Elasticsearch is a search engine, great for full text indexing and super fast search, using focused queries that return a small number of records. Many of the queries we perform are indeed this type, single GWAS, single SNP, no problem. However, we do also perform larger, more demanding queries. For example, our PheWAS browser (http://phewas.mrbase.org/) searches for a single SNP across all records, extracting over 20,000 records at a time. This is not ideal for Elasticsearch, however performance locally was ok, around 30 seconds for an uncached query. Our most problematic queries involve multiple SNPS across all GWAS, filtered by a specific P-value. This could take a few minutes and although not a common query, something that represented the limit of our search capabilities. By performing 10 of these queries sequentially on random sets of SNPs, we could compare the configurations above. To check for caching we also performed 4 sequential tests.
All three Oracle Cloud configurations were significantly quicker than our local instance. This was probably due to the SSD disk and better hardware. Interestingly the on-board NVME did not perform well, which was unexpected. The third configuration using 10 x VM.Standard.E2.8 performed best, with speeds almost 50 x quicker than our local cluster. This meant that a relatively complex query searching over 200 billion records could match and retrieve large numbers of records in just over a second! The PheWAS searches (not shown) were even quicker, with 10 in around 6 seconds.

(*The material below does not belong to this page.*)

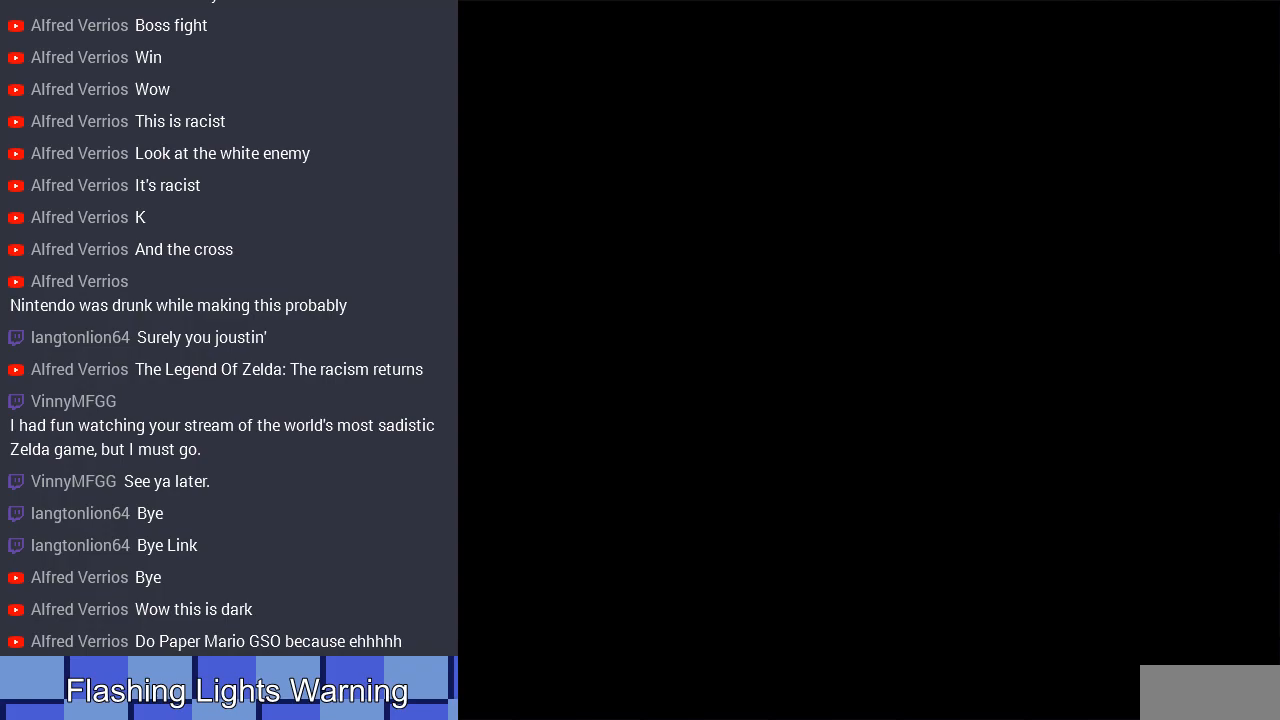
{"buttons": ["DPAD_RIGHT"], "events": [[300, "DPAD_RIGHT", "down"]]}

The final test was whether or not the performance improvements would hold when using real data. Fortunately, after much snapshotting, copying and indexing, a comparison of the simulated with real data revealed near identical query times.
There is a cost to pay for this kind of performance. Pay as you go prices for this configuration would be around £40,000 per year, but estimates for up-front payment would be around half of this. Comparing these costs to local University infrastructure is difficult due to the mixture of direct and indirect costs, and factors such as the balance between hardware lifecycle and increasing data volume.
One important question, is why do this, does it need to be that quick? We believe providing an API with this kind of search performance may change the way people use this kind of data. Research questions could become hypothesis free, instead of restricted to certain predefined areas. The ability to search data of this magnitude quickly and exhaustively could also be useful for drug development. Often, the time associated to a particular avenue of research is limited, and before all avenues have been explored it is time to move on. Providing the method to perform systematic checks across a large amount of data in a short space of time may ensure this isn’t an issue.
We plan to go live with the Oracle Cloud version of our database soon. This will give us time to test performance with real world queries and users, but we anticipate this development into the cloud will allow us to expand with our increasing numbers of GWAS and users.